THE PROBLEM
Copy verbatim the lines of the data below, from the line containing "pose: elev=105.9 azim=47.9" up to and including the final line of the data.

*** TASK MATERIAL ***

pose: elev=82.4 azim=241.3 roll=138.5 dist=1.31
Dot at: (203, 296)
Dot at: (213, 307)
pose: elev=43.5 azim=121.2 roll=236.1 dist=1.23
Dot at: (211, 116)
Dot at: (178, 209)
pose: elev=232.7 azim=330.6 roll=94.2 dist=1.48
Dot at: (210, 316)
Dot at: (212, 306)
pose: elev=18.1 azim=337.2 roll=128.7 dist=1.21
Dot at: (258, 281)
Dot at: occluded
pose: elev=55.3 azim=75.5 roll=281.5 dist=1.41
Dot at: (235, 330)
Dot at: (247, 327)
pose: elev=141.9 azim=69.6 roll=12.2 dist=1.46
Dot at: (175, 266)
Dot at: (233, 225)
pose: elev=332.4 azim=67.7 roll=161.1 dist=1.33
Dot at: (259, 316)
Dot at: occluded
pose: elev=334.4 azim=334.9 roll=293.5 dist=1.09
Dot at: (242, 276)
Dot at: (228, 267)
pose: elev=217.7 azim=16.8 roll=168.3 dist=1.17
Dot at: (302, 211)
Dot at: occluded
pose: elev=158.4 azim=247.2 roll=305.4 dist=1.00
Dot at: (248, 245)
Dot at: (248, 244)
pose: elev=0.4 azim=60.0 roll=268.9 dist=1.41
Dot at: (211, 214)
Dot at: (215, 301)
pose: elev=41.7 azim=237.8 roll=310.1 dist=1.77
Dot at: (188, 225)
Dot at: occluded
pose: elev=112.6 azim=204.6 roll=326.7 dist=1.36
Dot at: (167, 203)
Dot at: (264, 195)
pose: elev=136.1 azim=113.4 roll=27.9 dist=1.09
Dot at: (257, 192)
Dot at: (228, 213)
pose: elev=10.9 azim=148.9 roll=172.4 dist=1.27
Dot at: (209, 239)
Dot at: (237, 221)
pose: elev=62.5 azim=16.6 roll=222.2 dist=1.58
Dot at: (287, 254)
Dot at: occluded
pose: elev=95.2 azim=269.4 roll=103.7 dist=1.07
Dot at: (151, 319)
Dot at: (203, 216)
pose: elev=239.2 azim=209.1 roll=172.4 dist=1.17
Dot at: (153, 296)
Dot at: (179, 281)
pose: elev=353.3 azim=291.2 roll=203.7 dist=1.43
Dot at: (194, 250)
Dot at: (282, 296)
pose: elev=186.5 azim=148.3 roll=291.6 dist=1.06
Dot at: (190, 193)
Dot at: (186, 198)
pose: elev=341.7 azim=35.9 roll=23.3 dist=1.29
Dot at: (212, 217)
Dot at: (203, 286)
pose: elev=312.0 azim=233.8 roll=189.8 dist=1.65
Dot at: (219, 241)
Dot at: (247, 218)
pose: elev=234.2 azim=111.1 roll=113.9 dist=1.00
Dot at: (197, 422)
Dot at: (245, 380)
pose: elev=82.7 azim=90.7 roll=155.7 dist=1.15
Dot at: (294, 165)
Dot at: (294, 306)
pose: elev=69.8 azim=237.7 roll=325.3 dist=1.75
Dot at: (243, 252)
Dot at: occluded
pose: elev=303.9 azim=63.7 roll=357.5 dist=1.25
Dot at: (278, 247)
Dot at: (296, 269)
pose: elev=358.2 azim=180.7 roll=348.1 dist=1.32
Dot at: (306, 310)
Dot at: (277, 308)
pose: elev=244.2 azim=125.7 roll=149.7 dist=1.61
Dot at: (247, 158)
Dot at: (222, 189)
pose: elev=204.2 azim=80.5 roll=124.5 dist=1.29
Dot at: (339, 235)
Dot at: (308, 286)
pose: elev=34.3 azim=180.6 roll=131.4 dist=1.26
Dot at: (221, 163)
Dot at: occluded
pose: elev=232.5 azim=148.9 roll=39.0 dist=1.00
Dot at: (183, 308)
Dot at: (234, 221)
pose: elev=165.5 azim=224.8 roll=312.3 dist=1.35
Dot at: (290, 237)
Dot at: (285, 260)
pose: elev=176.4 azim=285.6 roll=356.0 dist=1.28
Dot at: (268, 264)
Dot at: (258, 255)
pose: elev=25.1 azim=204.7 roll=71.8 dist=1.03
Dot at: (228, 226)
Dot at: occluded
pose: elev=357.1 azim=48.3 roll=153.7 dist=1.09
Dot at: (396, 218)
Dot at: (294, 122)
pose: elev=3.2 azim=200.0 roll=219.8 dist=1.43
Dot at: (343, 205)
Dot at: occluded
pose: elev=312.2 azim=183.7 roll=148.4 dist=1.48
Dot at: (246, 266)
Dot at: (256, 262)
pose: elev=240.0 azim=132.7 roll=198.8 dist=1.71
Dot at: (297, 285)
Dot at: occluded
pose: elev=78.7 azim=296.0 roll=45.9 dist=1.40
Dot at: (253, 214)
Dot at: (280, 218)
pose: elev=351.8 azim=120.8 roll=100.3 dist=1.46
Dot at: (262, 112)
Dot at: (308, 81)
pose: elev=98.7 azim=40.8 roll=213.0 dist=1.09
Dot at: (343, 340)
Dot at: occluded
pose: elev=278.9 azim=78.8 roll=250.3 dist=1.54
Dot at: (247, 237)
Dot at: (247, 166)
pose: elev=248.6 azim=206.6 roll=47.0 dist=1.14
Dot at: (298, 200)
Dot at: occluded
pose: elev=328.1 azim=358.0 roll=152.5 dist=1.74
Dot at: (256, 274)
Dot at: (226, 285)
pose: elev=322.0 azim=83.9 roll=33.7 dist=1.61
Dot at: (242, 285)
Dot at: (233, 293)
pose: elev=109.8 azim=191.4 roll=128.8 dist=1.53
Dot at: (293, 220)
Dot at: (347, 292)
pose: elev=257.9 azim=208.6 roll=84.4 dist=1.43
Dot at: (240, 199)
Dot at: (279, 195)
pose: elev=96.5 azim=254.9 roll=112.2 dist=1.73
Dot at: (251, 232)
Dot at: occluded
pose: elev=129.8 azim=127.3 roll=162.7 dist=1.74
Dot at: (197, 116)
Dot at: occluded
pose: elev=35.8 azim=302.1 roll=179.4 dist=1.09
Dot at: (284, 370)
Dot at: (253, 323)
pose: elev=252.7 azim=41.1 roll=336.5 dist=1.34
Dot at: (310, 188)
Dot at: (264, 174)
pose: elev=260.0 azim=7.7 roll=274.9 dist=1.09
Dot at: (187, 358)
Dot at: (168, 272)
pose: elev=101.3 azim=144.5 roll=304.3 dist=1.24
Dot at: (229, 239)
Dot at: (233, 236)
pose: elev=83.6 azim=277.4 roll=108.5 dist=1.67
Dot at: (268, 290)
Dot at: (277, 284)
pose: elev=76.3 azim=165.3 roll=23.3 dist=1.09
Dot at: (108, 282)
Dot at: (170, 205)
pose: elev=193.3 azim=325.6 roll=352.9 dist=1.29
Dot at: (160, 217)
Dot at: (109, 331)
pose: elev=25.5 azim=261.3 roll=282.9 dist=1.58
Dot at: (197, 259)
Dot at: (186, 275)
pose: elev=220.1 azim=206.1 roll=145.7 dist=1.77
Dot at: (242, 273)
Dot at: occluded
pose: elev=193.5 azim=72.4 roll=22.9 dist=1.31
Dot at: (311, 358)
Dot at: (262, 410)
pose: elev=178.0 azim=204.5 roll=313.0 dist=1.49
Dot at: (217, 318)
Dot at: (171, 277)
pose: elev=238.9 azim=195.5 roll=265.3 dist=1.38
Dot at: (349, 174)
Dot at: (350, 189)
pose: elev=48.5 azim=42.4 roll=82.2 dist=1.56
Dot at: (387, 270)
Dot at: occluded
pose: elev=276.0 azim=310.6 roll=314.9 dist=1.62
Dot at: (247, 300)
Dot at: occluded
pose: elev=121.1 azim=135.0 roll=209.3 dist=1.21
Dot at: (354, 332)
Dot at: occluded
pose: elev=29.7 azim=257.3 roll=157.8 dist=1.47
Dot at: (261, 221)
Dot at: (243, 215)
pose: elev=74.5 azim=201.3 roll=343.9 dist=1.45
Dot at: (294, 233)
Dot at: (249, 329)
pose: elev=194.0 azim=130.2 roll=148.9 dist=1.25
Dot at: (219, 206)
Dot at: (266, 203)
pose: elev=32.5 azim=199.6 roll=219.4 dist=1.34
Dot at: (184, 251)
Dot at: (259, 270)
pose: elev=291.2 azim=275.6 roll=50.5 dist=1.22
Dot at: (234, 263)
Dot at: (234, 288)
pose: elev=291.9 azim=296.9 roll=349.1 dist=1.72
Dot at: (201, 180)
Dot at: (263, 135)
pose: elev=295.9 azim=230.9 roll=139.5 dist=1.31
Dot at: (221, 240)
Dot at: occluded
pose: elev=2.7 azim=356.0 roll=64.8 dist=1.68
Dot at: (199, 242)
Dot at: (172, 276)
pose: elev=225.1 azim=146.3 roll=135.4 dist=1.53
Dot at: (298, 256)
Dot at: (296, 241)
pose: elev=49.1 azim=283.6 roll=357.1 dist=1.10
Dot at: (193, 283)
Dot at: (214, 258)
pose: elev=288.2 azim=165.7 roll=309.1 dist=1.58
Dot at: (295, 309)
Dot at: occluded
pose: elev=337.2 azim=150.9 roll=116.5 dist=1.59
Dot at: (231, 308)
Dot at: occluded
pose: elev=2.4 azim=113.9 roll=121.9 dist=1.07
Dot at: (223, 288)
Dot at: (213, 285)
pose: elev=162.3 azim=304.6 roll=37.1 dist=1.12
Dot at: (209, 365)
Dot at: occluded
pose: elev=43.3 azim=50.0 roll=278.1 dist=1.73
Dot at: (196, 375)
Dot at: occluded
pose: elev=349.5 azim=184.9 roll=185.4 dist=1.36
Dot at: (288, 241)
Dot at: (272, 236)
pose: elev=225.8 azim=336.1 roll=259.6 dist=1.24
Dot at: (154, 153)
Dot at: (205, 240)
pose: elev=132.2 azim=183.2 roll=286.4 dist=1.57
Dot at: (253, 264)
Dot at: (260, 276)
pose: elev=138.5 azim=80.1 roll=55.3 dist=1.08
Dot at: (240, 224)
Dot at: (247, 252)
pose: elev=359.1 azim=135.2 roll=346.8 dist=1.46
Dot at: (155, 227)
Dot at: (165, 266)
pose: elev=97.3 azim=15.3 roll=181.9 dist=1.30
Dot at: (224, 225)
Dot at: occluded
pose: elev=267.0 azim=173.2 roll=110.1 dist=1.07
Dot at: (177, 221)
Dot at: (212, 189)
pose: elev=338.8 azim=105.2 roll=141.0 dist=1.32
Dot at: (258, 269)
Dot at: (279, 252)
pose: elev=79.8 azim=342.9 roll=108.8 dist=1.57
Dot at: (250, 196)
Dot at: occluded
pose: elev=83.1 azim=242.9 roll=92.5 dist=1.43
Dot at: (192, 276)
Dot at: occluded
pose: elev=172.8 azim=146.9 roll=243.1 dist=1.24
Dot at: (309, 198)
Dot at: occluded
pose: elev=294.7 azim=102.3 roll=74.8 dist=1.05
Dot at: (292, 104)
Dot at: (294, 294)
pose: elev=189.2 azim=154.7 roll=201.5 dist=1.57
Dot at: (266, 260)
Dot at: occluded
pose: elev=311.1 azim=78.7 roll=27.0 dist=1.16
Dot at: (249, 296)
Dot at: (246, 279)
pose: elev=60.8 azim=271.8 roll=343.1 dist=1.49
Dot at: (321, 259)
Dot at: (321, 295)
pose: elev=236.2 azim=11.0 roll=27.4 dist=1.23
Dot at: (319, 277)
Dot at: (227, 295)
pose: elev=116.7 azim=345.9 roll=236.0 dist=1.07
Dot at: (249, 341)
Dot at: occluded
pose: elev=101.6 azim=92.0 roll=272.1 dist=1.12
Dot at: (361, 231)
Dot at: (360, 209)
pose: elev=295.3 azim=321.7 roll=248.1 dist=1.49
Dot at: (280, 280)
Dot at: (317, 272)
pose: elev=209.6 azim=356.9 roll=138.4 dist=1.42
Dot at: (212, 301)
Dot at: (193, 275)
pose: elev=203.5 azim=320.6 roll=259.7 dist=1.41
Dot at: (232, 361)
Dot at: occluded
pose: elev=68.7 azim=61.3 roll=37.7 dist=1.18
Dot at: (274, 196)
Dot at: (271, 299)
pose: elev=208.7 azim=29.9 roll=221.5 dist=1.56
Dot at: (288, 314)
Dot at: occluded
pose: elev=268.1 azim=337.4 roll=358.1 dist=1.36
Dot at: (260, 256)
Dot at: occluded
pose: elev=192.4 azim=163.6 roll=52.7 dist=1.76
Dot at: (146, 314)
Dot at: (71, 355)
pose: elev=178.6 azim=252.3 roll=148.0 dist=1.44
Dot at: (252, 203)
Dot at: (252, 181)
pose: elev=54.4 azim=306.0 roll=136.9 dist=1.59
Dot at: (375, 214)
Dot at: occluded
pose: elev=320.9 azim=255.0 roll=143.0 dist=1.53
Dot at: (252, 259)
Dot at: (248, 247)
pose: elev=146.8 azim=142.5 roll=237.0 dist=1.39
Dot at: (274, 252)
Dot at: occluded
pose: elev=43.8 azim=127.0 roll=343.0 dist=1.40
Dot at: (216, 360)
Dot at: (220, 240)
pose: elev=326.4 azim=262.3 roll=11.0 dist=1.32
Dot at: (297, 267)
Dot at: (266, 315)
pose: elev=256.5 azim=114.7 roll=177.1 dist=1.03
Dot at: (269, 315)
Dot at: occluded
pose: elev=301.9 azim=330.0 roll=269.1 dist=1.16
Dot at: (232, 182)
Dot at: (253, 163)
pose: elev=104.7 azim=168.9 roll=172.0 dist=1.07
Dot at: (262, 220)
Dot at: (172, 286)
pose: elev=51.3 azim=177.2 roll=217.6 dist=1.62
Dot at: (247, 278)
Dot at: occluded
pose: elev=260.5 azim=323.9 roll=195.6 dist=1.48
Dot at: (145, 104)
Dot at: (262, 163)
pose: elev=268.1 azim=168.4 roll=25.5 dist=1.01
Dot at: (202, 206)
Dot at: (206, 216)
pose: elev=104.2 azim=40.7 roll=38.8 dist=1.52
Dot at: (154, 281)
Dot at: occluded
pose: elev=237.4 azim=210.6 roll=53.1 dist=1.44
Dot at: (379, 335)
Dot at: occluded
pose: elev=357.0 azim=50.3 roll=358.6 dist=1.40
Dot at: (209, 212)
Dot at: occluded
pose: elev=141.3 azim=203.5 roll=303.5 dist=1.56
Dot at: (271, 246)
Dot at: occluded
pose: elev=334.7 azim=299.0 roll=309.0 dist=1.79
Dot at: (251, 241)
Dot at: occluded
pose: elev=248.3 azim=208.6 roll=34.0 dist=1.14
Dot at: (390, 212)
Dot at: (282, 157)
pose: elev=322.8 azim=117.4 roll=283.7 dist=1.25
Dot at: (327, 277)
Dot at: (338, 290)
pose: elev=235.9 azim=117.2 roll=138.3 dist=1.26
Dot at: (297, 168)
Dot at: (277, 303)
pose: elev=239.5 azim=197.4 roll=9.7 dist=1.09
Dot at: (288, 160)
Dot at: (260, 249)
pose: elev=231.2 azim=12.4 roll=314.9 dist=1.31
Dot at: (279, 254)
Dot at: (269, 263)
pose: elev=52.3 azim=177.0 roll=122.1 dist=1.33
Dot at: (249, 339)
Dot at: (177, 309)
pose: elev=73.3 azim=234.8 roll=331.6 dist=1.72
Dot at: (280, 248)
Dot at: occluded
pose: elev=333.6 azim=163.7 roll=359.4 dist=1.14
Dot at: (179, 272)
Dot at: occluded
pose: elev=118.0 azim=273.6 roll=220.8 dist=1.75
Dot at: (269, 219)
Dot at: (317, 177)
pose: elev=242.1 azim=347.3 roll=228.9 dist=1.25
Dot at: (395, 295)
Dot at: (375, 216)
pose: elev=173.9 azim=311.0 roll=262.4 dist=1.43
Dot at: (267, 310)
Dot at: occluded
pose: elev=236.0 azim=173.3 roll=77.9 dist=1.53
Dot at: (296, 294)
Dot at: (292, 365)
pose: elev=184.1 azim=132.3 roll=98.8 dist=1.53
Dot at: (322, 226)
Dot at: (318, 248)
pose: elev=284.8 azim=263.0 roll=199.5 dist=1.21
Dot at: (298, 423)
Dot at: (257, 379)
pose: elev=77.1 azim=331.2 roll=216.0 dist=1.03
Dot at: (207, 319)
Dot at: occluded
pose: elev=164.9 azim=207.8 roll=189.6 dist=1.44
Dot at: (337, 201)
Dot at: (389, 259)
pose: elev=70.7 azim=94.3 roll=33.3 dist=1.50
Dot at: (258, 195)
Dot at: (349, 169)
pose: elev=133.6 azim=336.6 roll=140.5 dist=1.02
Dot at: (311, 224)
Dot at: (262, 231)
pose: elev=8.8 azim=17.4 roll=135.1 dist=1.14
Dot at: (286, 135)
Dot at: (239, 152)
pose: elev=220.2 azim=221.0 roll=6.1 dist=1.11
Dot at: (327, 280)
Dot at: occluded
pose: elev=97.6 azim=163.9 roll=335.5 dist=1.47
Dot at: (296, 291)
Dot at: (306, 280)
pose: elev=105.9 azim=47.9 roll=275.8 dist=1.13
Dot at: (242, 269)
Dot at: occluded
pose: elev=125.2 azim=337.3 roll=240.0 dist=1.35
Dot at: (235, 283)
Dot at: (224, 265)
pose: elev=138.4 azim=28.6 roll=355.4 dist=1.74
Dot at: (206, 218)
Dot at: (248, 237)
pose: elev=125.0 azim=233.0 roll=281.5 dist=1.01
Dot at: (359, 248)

***

FULL OUTPUT
pose: elev=105.9 azim=47.9 roll=275.8 dist=1.13
Dot at: (242, 269)
Dot at: occluded
pose: elev=125.2 azim=337.3 roll=240.0 dist=1.35
Dot at: (235, 283)
Dot at: (224, 265)
pose: elev=138.4 azim=28.6 roll=355.4 dist=1.74
Dot at: (206, 218)
Dot at: (248, 237)
pose: elev=125.0 azim=233.0 roll=281.5 dist=1.01
Dot at: (359, 248)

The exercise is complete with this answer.